あったかーいメディア教育をめざして-メディアクションを学級経営の柱にする- その1


【内容の概要】
 現在、コンピューターネットワークやデジタルメディアを活用した様々な教育研究が急ピッチで進められているが、研究と実践の間には未だ大きな溝があることは否めない。学校現場になかなか浸透していかない原因はいくつも考えられるが、本研究で最も問題にしている点は学級経営の視点からのメディア研究が非常に少ないという点である。多くの教師はメディア教育の必要性を認めてはいるが、それがあたたかい雰囲気の学級を作るためにはあまり役立たないと思っているようである。これは今までの多くの研究が「メディアより」であるからであろう。メディア活用という目的が先にあり、子どもたちを元気にするという発想が出発点にない実践はやはり冷たい感じがするのである。「すごい」とは思っても、「やってみたい!」とは思わないことが現状の最大の問題点である。メディア教育の今後の研究の鍵は「冷たい」イメージからの脱皮であると思っている。

 目の前の子どもたちは現代社会の歪みの影響を受け、様々な面で強いストレスを感じている。ひとことで言うと「人間らしい時間・空間・仲間」の不足によるストレスである。こんな中、今の子どもたちが学校にまず求めているものは、人のあたたかさであると私は認識している。友だちや教師に会うのが楽しみな学校でなければ、学校教育はうまく機能しない。子どもたちは「できる」から価値があるのではなく、そこに「いる」こと自体に価値があるということを曖昧にしてはいけない。私は認め合う雰囲気のあるあたたかい学級を育てながら、厳しく教えることが教育の要諦だと思っている。また、メディアの活用による学びの場で人のあたたかさを学ぶことは高度情報化社会に生きる子どもたちに必要なことであると考えている。

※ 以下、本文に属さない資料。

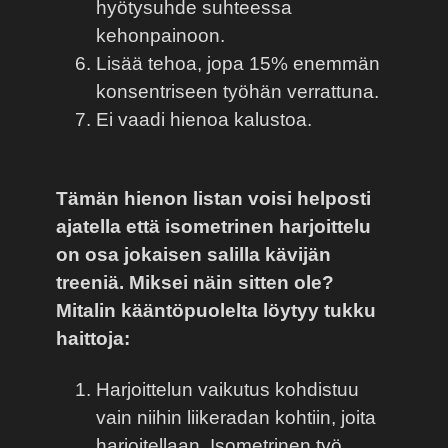
hyötysuhde suhteessa
kehonpainoon.
Lisää tehoa, jopa 15% enemmän
konsentriseen työhän verrattuna.
Ei vaadi hienoa kalustoa.
Tämän hienon listan voisi helposti
ajatella että isometrinen harjoittelu
on osa jokaisen salilla kävijän
treeniä. Miksei näin sitten ole?
Mitalin kääntöpuolelta löytyy tukku
haittoja:
Harjoittelun vaikutus kohdistuu
vain niihin liikeradan kohtiin, joita
harjoitellaan. Isometrinen työ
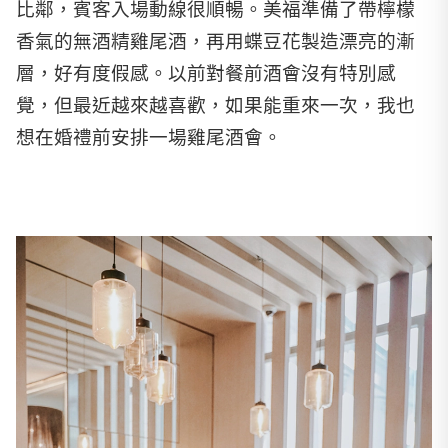
比鄰，賓客入場動線很順暢。美福準備了帶檸檬
香氣的無酒精雞尾酒，再用蝶豆花製造漂亮的漸
層，好有度假感。以前對餐前酒會沒有特別感
覺，但最近越來越喜歡，如果能重來一次，我也
想在婚禮前安排一場雞尾酒會。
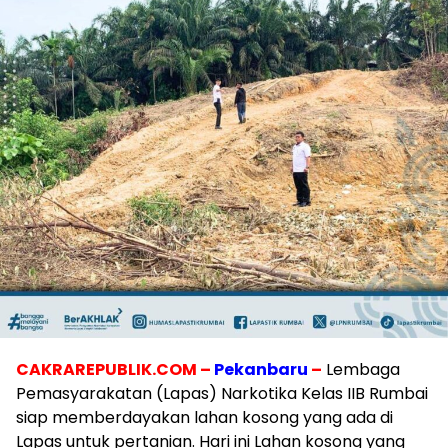
CAKRAREPUBLIK.COM –
Pekanbaru
–
Lembaga
Pemasyarakatan (Lapas) Narkotika Kelas IIB Rumbai
siap memberdayakan lahan kosong yang ada di
Lapas untuk pertanian. Hari ini Lahan kosong yang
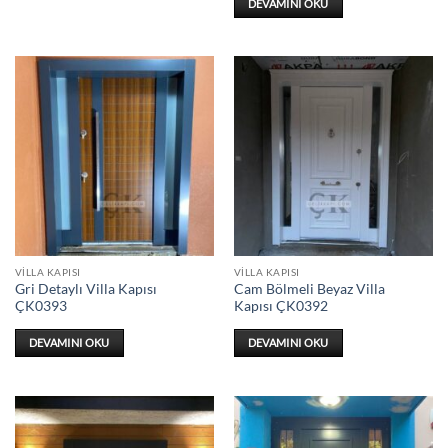
DEVAMINI OKU
VILLA KAPISI
VILLA KAPISI
Gri Detaylı Villa Kapısı
Cam Bölmeli Beyaz Villa
ÇK0393
Kapısı ÇK0392
DEVAMINI OKU
DEVAMINI OKU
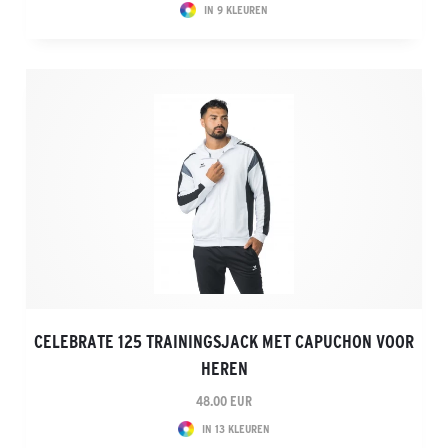
IN 9 KLEUREN
CELEBRATE 125 TRAININGSJACK MET CAPUCHON VOOR
HEREN
48.00 EUR
IN 13 KLEUREN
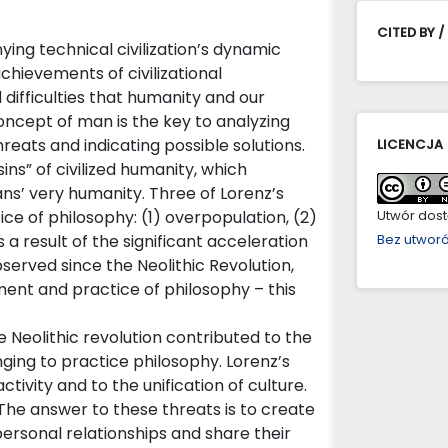
CITED BY /
g technical civilization’s dynamic
chievements of civilizational
ifficulties that humanity and our
oncept of man is the key to analyzing
hreats and indicating possible solutions.
LICENCJA
ins” of civilized humanity, which
ns’ very humanity. Three of Lorenz’s
ice of philosophy: (1) overpopulation, (2)
Utwór dostę
s a result of the significant acceleration
Bez utwor
served since the Neolithic Revolution,
ent and practice of philosophy – this
 Neolithic revolution contributed to the
ing to practice philosophy. Lorenz’s
tivity and to the unification of culture.
 The answer to these threats is to create
rsonal relationships and share their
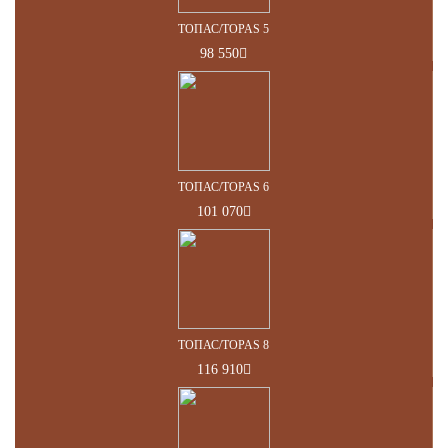
ТОПАС/TOPAS 5
98 550
ТОПАС/TOPAS 6
101 070
ТОПАС/TOPAS 8
116 910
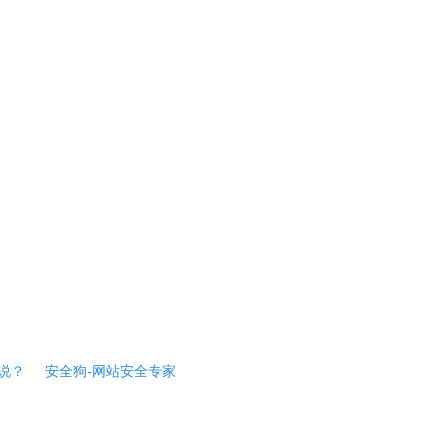
说？
安全狗-网站安全专家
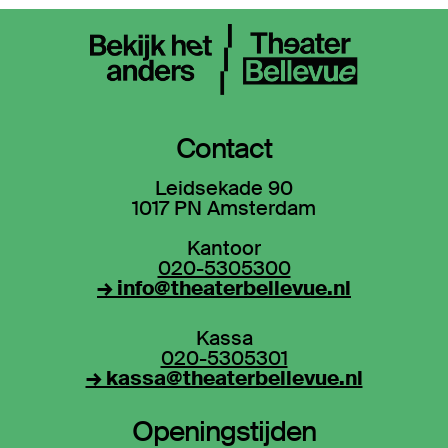
Contact
Leidsekade 90
1017 PN Amsterdam
Kantoor
020-5305300
→ info@theaterbellevue.nl
Kassa
020-5305301
→ kassa@theaterbellevue.nl
Openingstijden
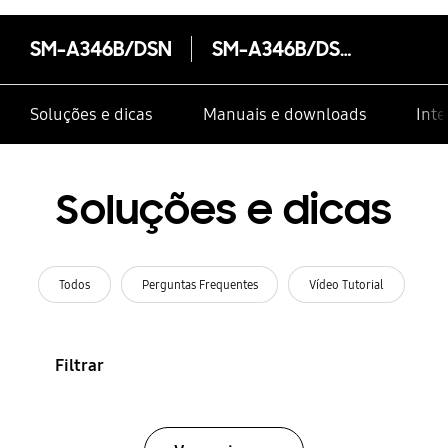
SM-A346B/DSN
SM-A346B/DSN
Soluções e dicas
Manuais e downloads
Inte
Soluções e dicas
Todos
Perguntas Frequentes
Vídeo Tutorial
Filtrar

本研究はデジタルメディアの「アニマシオン」と自分では位置づけて実践している。最終的に子どもたちを元気にするためにメディア教育を積極的に進めていくという立場をとっている。子どもたちがメディアに接しているその瞬間の笑顔や躍動感を高めていく活動ユニットを設定することにより、クラスの人間関係の活性化につなげていくことを視野に入れている。

 そのため活動ユニットはメディアの活用場面に喜怒哀楽という人間くささを織り込むという視点から工夫してみた。この主張を「メディアクション」というキーワードで表現している。このアクションということばに「自分の思いで動く、相手に働きかけることの魅力を学ばせたい」という教師のねがいを込めてある。


 近い将来現実となるユビキタス社会では生活のあらゆる場面で自動化、スイッチ化が進むであろう。生活上の段取りや細々とした作業から解放されて快適で便利になっていくであろうが、その快適さと引き替えに子どもたちは今にもまして受動的・場当たり的になることが予想される。小学校ではすべての子にメディア・リテラシーを習得させるという役目を担っているが、もっと大事なのは人とかかわりながら学ぶ魅力を具体的な体験の中で実感させることだと考えている。